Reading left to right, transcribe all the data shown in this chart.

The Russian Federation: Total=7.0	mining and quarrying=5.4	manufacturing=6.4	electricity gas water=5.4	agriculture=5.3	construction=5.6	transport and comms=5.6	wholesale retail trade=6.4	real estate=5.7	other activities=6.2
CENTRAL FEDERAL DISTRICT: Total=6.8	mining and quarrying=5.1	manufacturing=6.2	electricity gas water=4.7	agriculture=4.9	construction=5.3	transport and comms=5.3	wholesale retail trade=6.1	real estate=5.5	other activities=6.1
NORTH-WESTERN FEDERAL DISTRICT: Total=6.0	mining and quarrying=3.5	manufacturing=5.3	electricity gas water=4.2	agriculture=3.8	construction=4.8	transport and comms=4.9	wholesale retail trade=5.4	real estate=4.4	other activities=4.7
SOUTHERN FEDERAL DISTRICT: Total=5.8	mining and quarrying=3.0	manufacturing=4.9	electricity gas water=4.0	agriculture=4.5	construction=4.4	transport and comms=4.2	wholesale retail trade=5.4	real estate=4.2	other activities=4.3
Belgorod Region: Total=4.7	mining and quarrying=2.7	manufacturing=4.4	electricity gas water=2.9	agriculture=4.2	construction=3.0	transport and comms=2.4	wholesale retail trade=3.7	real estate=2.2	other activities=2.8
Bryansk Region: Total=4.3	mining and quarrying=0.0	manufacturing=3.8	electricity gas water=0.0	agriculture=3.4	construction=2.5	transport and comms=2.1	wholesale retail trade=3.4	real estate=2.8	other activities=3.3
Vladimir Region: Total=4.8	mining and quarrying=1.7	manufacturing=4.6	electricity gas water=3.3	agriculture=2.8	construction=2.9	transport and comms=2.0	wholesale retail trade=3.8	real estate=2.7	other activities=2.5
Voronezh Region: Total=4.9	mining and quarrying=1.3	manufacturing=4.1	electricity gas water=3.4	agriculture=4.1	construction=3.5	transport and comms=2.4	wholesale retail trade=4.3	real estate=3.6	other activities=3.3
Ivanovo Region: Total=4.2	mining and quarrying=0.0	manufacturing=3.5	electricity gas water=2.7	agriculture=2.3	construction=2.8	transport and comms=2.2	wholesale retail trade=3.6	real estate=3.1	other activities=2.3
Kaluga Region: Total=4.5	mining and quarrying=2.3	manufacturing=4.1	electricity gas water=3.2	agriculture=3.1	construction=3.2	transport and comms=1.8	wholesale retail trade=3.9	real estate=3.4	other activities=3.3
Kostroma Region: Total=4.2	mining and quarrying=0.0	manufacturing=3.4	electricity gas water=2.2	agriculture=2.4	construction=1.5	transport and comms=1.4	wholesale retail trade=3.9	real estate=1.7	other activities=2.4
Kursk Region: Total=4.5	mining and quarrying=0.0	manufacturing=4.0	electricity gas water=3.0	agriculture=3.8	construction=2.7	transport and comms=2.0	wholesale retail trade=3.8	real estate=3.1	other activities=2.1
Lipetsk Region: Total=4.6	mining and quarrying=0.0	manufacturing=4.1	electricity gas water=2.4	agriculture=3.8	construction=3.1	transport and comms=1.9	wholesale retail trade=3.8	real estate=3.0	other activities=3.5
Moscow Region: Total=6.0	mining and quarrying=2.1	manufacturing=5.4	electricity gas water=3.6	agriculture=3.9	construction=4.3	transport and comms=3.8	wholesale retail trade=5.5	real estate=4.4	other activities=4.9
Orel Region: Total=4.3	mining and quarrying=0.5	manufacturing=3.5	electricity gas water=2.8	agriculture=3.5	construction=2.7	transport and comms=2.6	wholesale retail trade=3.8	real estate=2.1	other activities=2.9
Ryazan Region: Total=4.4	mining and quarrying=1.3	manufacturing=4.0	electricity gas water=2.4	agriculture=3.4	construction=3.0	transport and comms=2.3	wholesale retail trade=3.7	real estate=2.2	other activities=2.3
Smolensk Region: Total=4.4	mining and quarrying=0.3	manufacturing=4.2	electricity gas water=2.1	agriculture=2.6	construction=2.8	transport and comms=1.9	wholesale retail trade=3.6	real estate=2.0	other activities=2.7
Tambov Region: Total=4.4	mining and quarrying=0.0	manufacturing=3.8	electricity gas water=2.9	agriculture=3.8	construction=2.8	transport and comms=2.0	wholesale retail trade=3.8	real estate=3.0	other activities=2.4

^^^^^^^^

▶ _About this exercise_
List each line from the items above that contains the word "DISTRICT", matching its case exactly.

▶ _Task answer_
CENTRAL FEDERAL DISTRICT: Total=6.8	mining and quarrying=5.1	manufacturing=6.2	electricity gas water=4.7	agriculture=4.9	construction=5.3	transport and comms=5.3	wholesale retail trade=6.1	real estate=5.5	other activities=6.1
NORTH-WESTERN FEDERAL DISTRICT: Total=6.0	mining and quarrying=3.5	manufacturing=5.3	electricity gas water=4.2	agriculture=3.8	construction=4.8	transport and comms=4.9	wholesale retail trade=5.4	real estate=4.4	other activities=4.7
SOUTHERN FEDERAL DISTRICT: Total=5.8	mining and quarrying=3.0	manufacturing=4.9	electricity gas water=4.0	agriculture=4.5	construction=4.4	transport and comms=4.2	wholesale retail trade=5.4	real estate=4.2	other activities=4.3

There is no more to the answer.